Je rêve aussi que les Suisses perdront un peu de leur individualisme et qu’ils retrouveront le plaisir des rencontres avec d’autres personnes. Avec le développement de la télévision et l’arrivée du smartphone, les contacts directs sont devenus de plus en plus rares et les sociétés, qu’elles soient culturelles ou sportives, s’affaiblissent ou disparaissent.

J’émets enfin le vœu que les gens réfléchissent aux incohérences dont ils sont responsables. Il est illogique de vouloir payer moins d’impôts et de réclamer davantage de prestations de la part des autorités. Il est déraisonnable de déplorer la fermeture des petits magasins et d’aller faire ses courses de l’autre côté de la frontière ou par Internet. Il est inconséquent de dénoncer l’esclavage ou la dégradation du climat et d’utiliser sans modération des téléphones portables qui consomment beaucoup d’énergie et qui contiennent des matériaux extraits de mines africaines ou sud-américaines par des enfants de 12 ans.
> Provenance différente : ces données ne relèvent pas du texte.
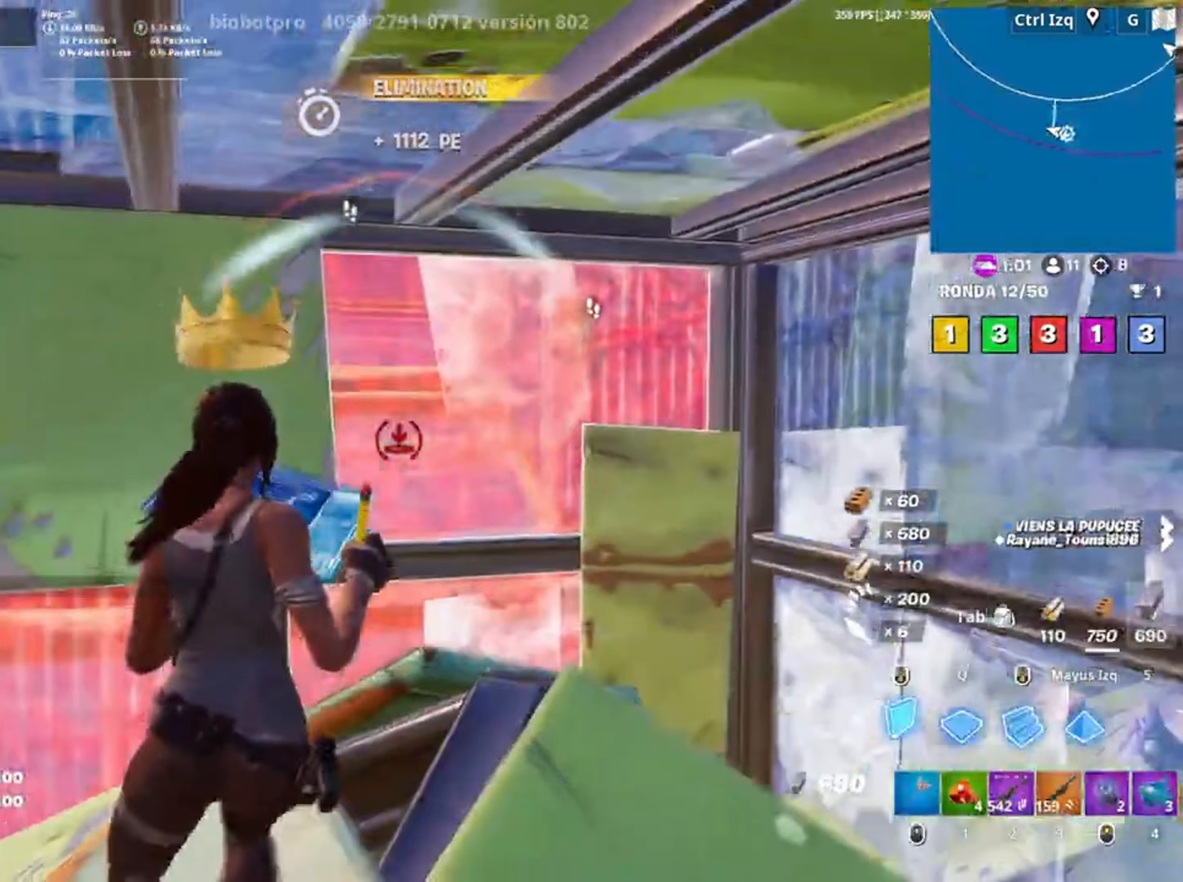
{"keys": ["a", "d"], "mouse": ["left", "right"], "events": [[17, "a", "down"], [17, "d", "up"], [17, "mouse_right", "up"], [283, "a", "up"], [283, "d", "down"], [483, "a", "down"], [483, "mouse_right", "down"]]}
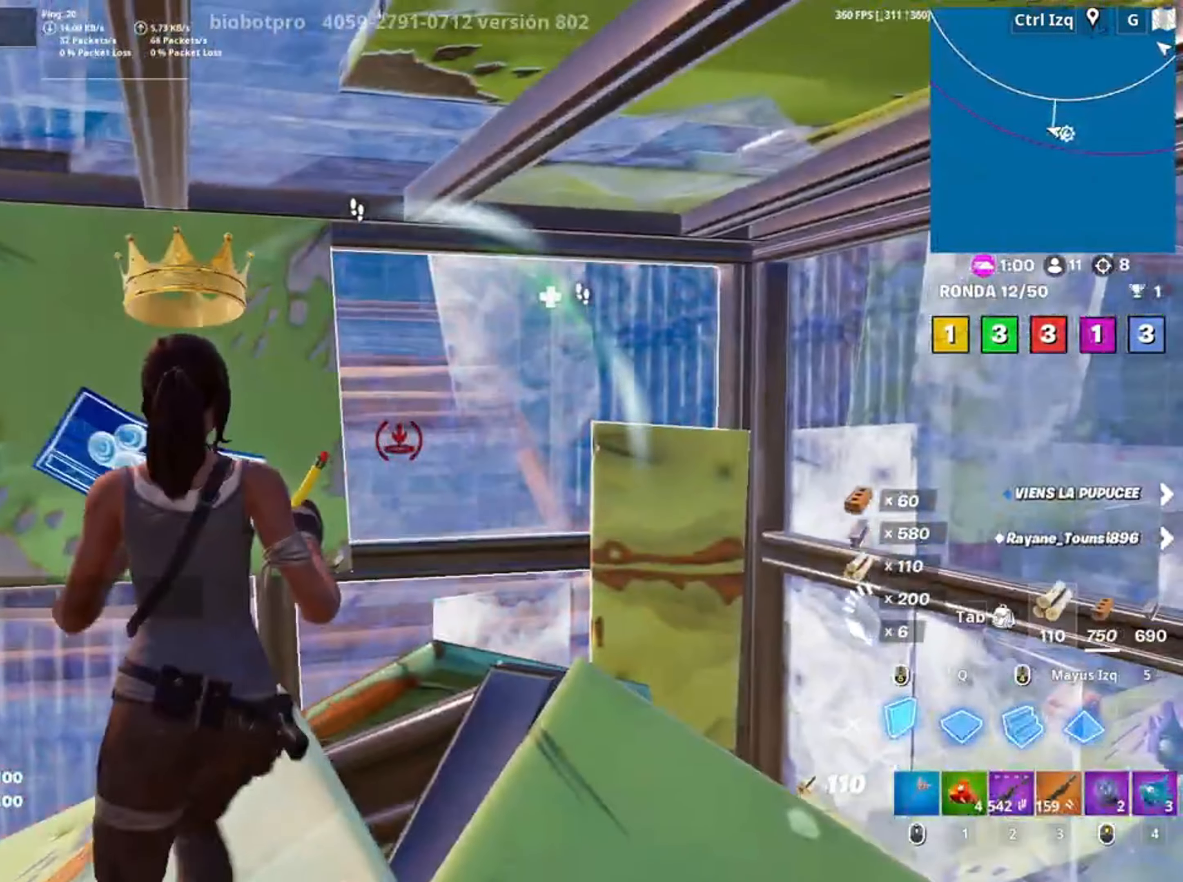
{"keys": ["a", "w"], "mouse": ["left"], "events": [[83, "mouse_right", "up"], [150, "mouse_right", "down"], [217, "d", "up"], [267, "mouse_right", "up"], [283, "w", "down"], [350, "a", "up"], [483, "a", "down"]]}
Nous surmonterons cette crise si nous nous concentrons sur ce qui est en notre pouvoir et sur ce que nous pouvons changer. Le monde est plein de possibilités. Cela nous donne de l’espoir et de l’optimiste.
– Michel Lagger
Ancien président de la
Société philanthropique Union

Hypocrisie et manque de courage

Sur le plan international, je rêve d’une Europe plus sociale et plus écologique. Je souhaite aussi que les 27 pays membres de l’Union européenne se préoccupent davantage de la justice fiscale que des cadeaux consentis pour attirer de nouvelles entreprises. J’espère que la Commission européenne aura le courage de mettre en œuvre une véritable politique de redistribution entre les pays riches et les pays pauvres et qu’elle cessera d’aider les régions les plus favorisées.

L’Europe doit prendre conscience qu’elle détient une force économique considérable et qu’elle doit assumer son indépendance vis-à-vis d’autres grandes puissances, notamment les Etats-Unis et la Chine. Il n’est pas normal de dépendre à 80% de l’Asie pour la fourniture de masques de protection ou de médicaments. Il est aussi regrettable que certains pays, pour des raisons purement économiques, aient sacrifié leur industrie.

Une des faiblesses de l’union européenne, c’est qu’elle s’est agrandie trop rapidement et qu’elle n’ait pas été trop regardante sur l’esprit ultraconservateur et nationaliste de certains pays (par exemple la Hongrie et la Pologne). Je pense aussi qu’il faudrait rompre toutes négociations d’adhésion avec la Turquie.

Mon pays est le monde, et ma religion est de faire le bien.
– Thomas Paine

Un instrument antidémocratique

Au niveau mondial, j’espère que les nations consacreront plus d’argent pour améliorer leur système de santé et moins pour acheter du matériel de guerre. Je souhaite qu’elles condamnent sans équivoque le racisme et l’esclavagisme et que les pays attachés aux Droits de l’homme condamnent ceux qui pratiquent ces usages d’un autre âge.

Enfin, je considère qu’il est indispensable de supprimer le droit de veto que possèdent les 5 membres permanents du Conseil de sécurité. Cet instrument est profondément antidémocratique et empêche l’ONU de dénoncer les atteintes au droit international et les crimes de guerre. Et comment peut-on accepter que l’Arabie Saoudite, un des pays les plus obscurantistes du monde, soit membre de la Commission des Droits de l’homme?

En résumé, je souhaite que le confinement, les gestes d’entraide qu’il a provoqués et les réflexions qu’il a suscitées, incitent les gens, quels que soient leur âge ou leur nationalité, à modifier leur attitude et à œuvrer pour que le monde devienne plus solidaire et plus humain.